National Geographic has just teamed up with a gaggle of private philanthropists and supporters to launch what they’ve dubbed the Science Exploration Education (S.E.E.) Initiative, a program that will donate 1,000 underwater drones for ocean exploration starting in 2019. Considering mankind has only actually seen and explored a fraction of the ocean, it’s a pretty big step forward.
OpenROV is the developer of The Trident, a $1,499 underwater drone that’s used by public safety and law enforcement, ocean researchers, and divers. And through the S.E.E. Initiative with National Geographic, researchers, citizen scientists, educators, nonprofits, and students will be able to apply for grants and drones in the Open Explorer program.

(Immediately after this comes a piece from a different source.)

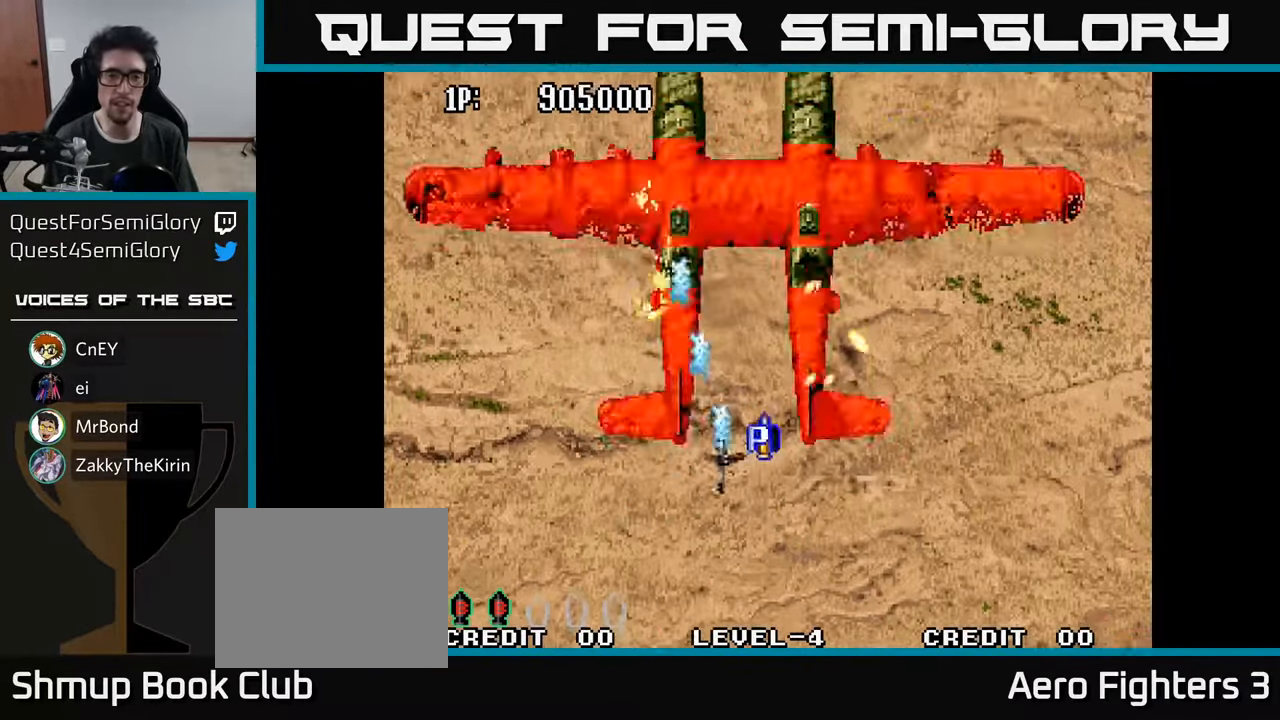
{"buttons": ["DPAD_UP"], "left_stick": "center", "right_stick": "center", "events": [[17, "A", "up"], [84, "A", "down"], [117, "DPAD_RIGHT", "up"], [167, "A", "up"], [250, "A", "down"], [284, "DPAD_LEFT", "down"], [317, "A", "up"], [384, "A", "down"], [400, "DPAD_LEFT", "up"], [450, "A", "up"]]}
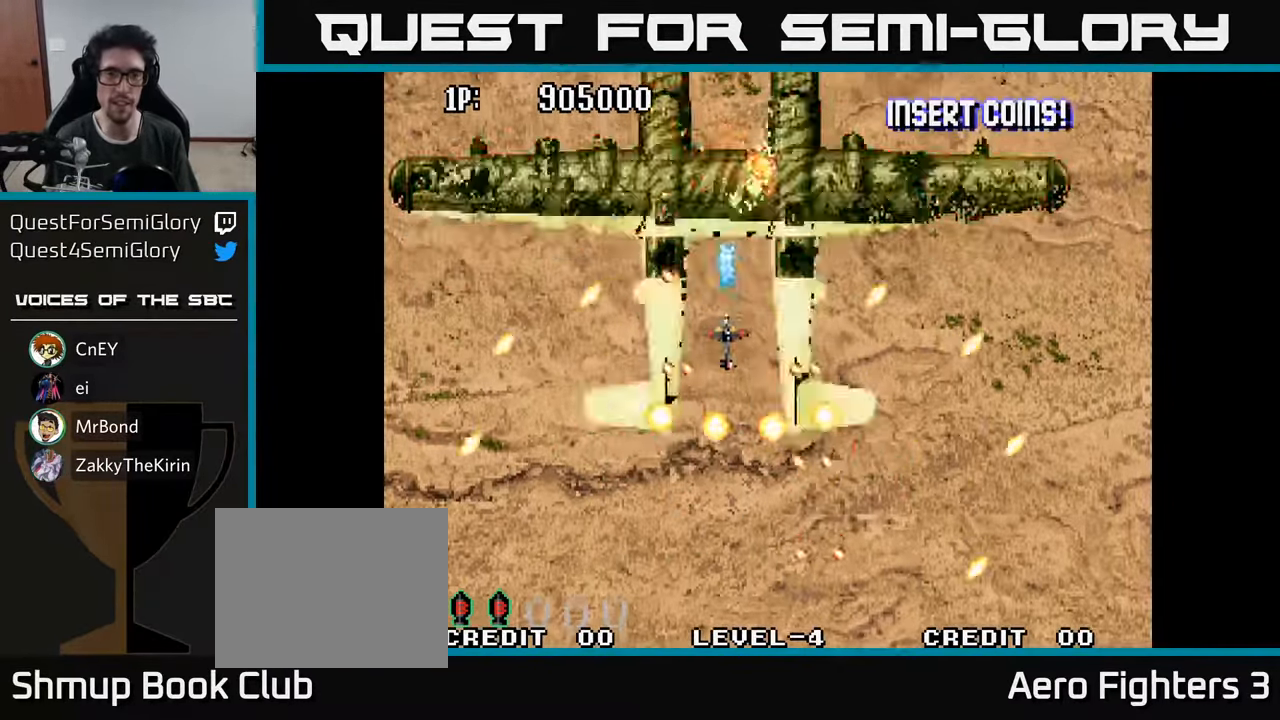
{"buttons": ["A"], "left_stick": "center", "right_stick": "center", "events": [[50, "A", "down"], [117, "A", "up"], [200, "A", "down"], [267, "A", "up"], [284, "DPAD_UP", "up"], [334, "A", "down"], [400, "A", "up"], [467, "A", "down"]]}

“One of the limiting factors for understanding the ocean is the risks, costs, and accessibility issues of experiencing these underwater ecosystems,” says David Lang, co-founder of OpenROV. “Many researchers, citizen scientists and underfunded conservation efforts don’t have the resources to monitor, study and explore. And we need that data to make informed conservation and policy decisions. The S.E.E. Initiative is an effort to empower people of all backgrounds to help tell these ocean stories in a more meaningful way.”
According to the program’s website, anybody who’s a member of Open Explorer is eligible to apply for a drone.
“We need more people exploring the ocean,” says filmmaker and National Geographic Explorer-at-Large, James Cameron. “We need them to feel the sense of curiosity and wonder that drives all science and exploration. Putting these tools in the hands of scientists, students and educators through the partnership between National Geographic and OpenROV is exciting.”